**TASK ITEM:**
What is needed is every line of the data that includes the word "Table". Please copy each one.

Saved entries:

============================================================

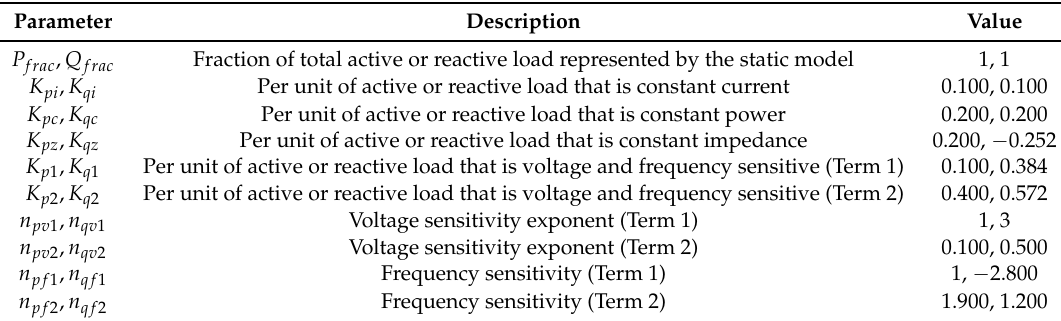
Table 6. Load data description and values.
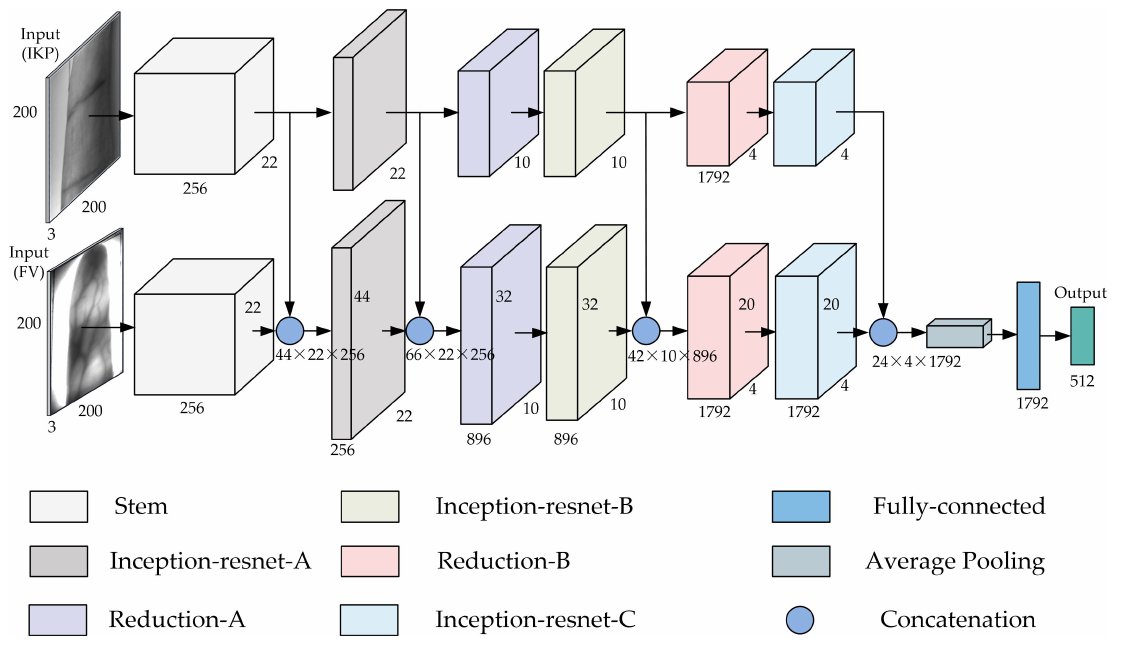
Figure 3. Dual-Branch-Net network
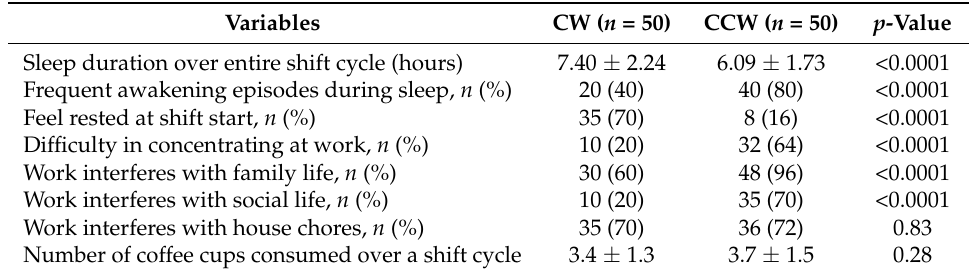
Table 2. Sleep duration, work performance, social and family life characteristics in the clockwise (CW) and counterclockwise (CCW) rotating groups.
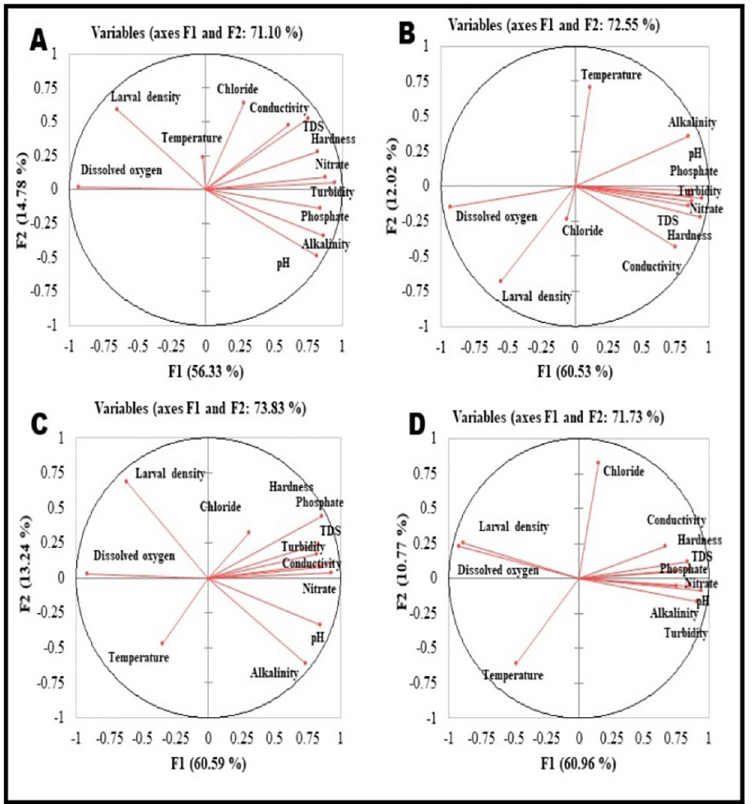
Fig 6. Principal component analysis showing the relationship between the physicochemical parameters of water and the larval density of Anopheles subpictus (A = summer, B = monsoon, C = post-monsoon, D = winter).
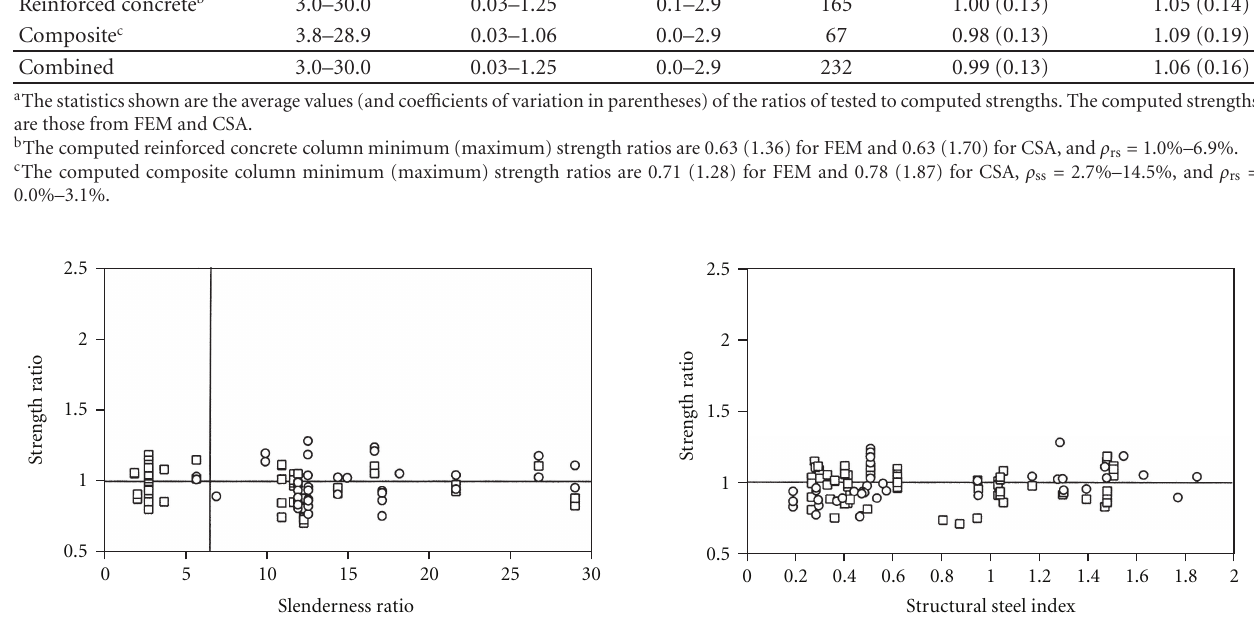
Figure 11: E ff ect of slenderness ratio (cid:2)/h on FEM strength ratios for composite columns ( n = 111).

============================================================

**PROBLEM SOLUTION:**
Table 6. Load data description and values.
Table 2. Sleep duration, work performance, social and family life characteristics in the clockwise (CW) and counterclockwise (CCW) rotating groups.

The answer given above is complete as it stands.